The Rialto Theatre switched from live theatre to movies around 1920, and seven years later, the theatre showed its first sound feature, although the Rialto Theatre retained a house orchestra into the 1930’s.
In early-1938, the theatre closed for remodeling, thoroughly changing the appearance of the Rialto Theatre in a streamline Moderne style to the plans of architect George Ramey. One of its two balconies was taken out, and air-conditioning and a theatre organ were added. One local paper called the movie house’s new look “modernistic simplicity”. In fall of 1938, the theatre reopened with “Sing You Sinners” starring Bing Crosby.
In the late-1960’s, after decades of mostly first-run fare, the management of the Rialto Theatre switched to foreign films, which were shown for almost a decade, until the Rialto Theatre was taken over by the Kerasotes chain in 1978. Kerasotes' operation of the theatre lasted just three years, closing it in 1981.

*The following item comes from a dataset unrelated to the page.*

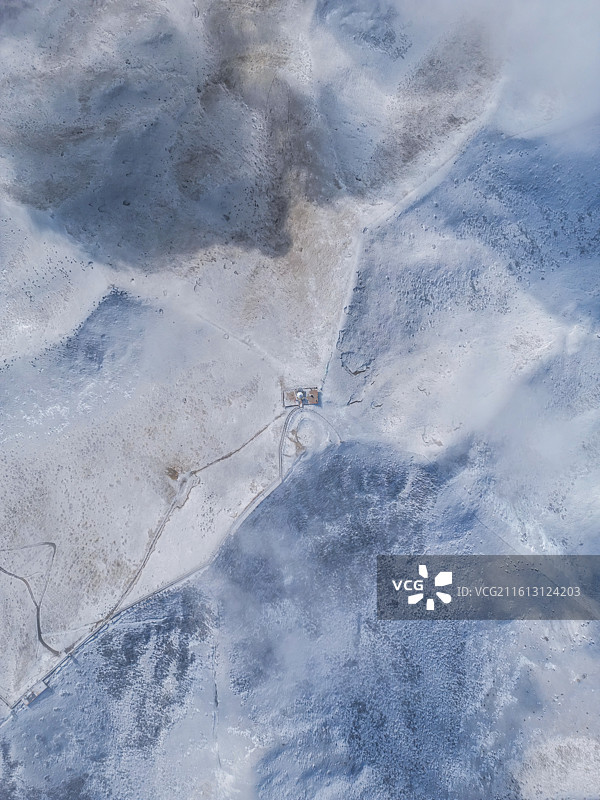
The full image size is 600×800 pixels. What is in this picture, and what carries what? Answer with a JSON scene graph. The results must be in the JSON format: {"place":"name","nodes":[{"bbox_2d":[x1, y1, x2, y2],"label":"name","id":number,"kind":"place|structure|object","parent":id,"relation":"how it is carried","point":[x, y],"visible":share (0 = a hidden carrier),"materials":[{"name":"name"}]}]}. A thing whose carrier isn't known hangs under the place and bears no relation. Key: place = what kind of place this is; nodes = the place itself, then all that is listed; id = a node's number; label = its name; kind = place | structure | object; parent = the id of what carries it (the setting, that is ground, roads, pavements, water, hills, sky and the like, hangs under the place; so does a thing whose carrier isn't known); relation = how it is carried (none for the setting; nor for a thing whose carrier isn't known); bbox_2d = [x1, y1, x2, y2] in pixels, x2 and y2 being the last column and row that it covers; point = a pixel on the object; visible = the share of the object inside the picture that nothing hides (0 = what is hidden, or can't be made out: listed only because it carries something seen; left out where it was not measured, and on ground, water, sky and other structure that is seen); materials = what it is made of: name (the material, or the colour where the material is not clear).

From the early-to-mid-1980’s the theatre was leased by an organization called the Lighthouse which screened Christian movies. After this, the building sat vacant until 1993 when it was sold to a new owner who converted the former theatre space into a photography studio.
While the upper portion of the Rialto Theatre’s facade still retains much of its early-20th century appearance, the ground floor facade has been substantially altered. The building continues to be used for retail use today.